How to use Artifactory as a local repository for Go modules

4
votes
  • I have Artifactory set up and working, serving other artifacts (RPM, etc)
  • I would like to have local copies of public and private Go programs and libraries
    • to ensure version consistency
    • to let public repositories get bugs out
    • to let public repositories secure from unauthorized alterations
  • I've created a Go repository in Artifactory, and populated it with, as an example, spf13/viper using frog-cli (which created a zip file and a mod file)

Questions:

  1. Is the zip file the proper way to store Go modules in Artifactory?
  2. How does one use the zip file in a Go program? E.g. the URL to get the zip file is http://hostname/artifactory/reponame/github.com/spf13/viper/@v/v1.6.1.zip (and .mod for the mod file) E.g., do I set GOPATH to some value?
  3. Is there a way to ensure all requirements are automatically included in the local Artifactory repository? At the time of the primary package's (e.g. viper) inclusion into the local Artifactory repository?
1
goartifactory
I think what you're looking for is Go Module Proxy. Give this a read: arslan.io/2019/08/02/why-you-should-use-a-go-module-proxy - shmsr

1 Answers

3
votes

Answering 3rd question first -

Here's another article that will help - https://jfrog.com/blog/why-goproxy-matters-and-which-to-pick/. There are two ways to publish private go modules to Artifactory. The first is a traditional way i.e. via JFrog CLI that's highlighted in another article.
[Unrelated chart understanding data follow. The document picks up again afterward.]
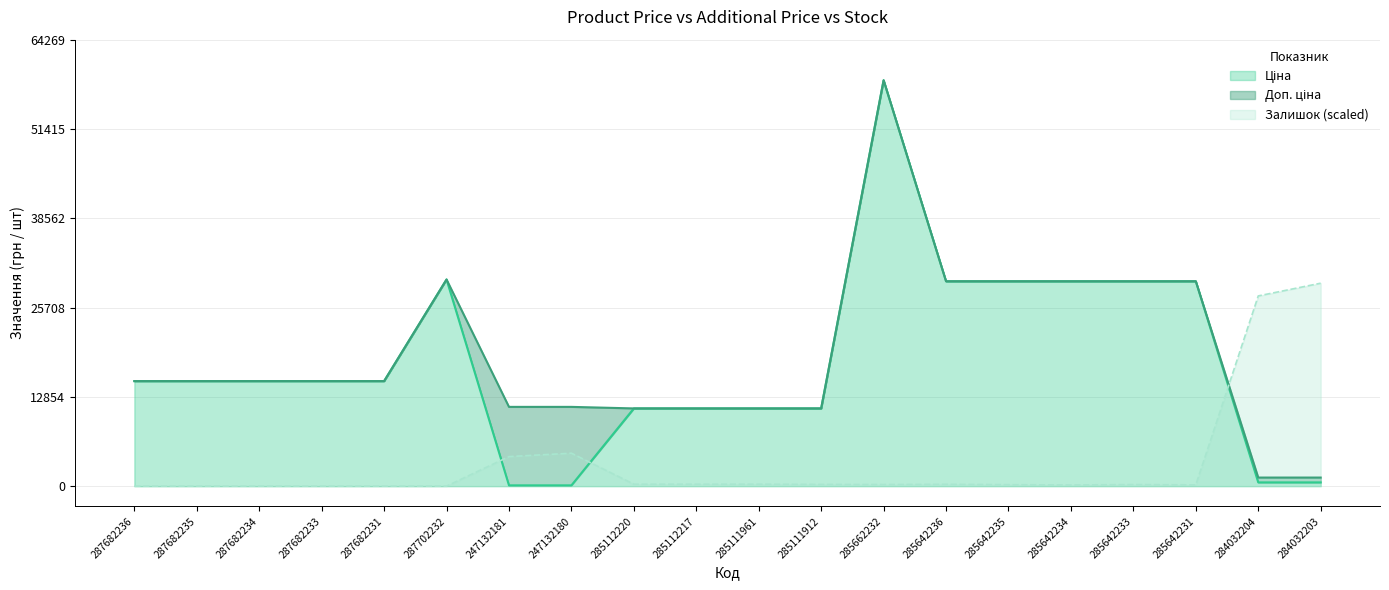

What is the average value of the Доп. ціна series?

19063.7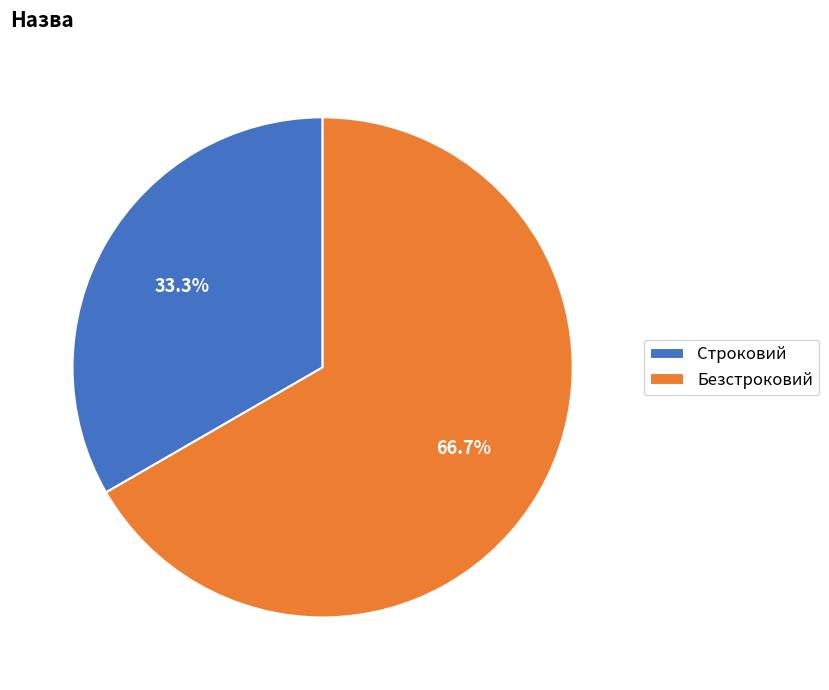

How many slices are in this pie chart?

2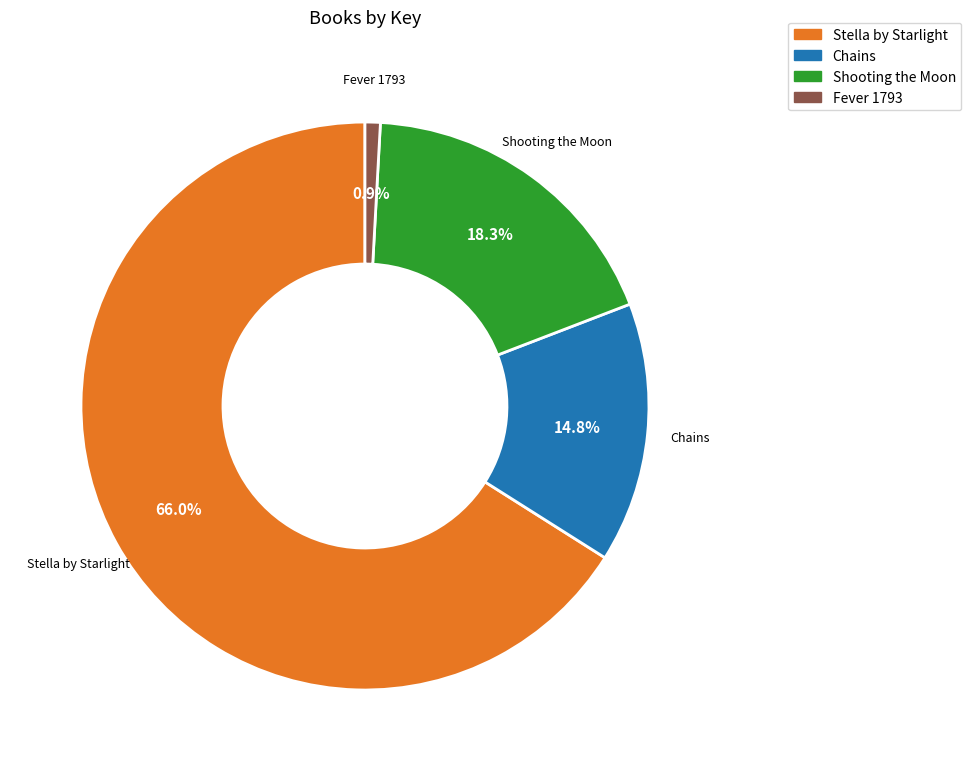

Rank the categories by value from lowest to highest.

Fever 1793, Chains, Shooting the Moon, Stella by Starlight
Another way is to point a remote repository to a private GitHub repository. This capability was added recently. In this case, a virtual repository will have two remotes. The first remote repository defaults to GoCenter via which public go modules are fetched. The second remote repository points to private VCS systems.

Setting GOPROXY to ONLY the virtual go modules repository will ensure that Artifactory continues to be a source of truth for both public and private go modules. If you want to store complied go binaries, you can use a local generic repository but would advise using a custom layout to structure the contents of a generic repository.

Answering the first 2 questions -

Go module is a package manager in Golang similar to what maven is for Java. In Artifactory, for every go module, there are 3 files for every go module version: go.mod, .info, and the archive file.

Artifactory follows the GOPROXY protocol, hence the dependencies mentioned in the go.mod will be automatically fetched from the virtual repository. This will include the archive file too which is a collection of packages (source files).

There's additional metadata that's stored for public go modules such as tile and lookup requests since GoSumDB requests are cached to ensure that Artifactory remains the source of truth for modules and metadata even in an air-gapped environment.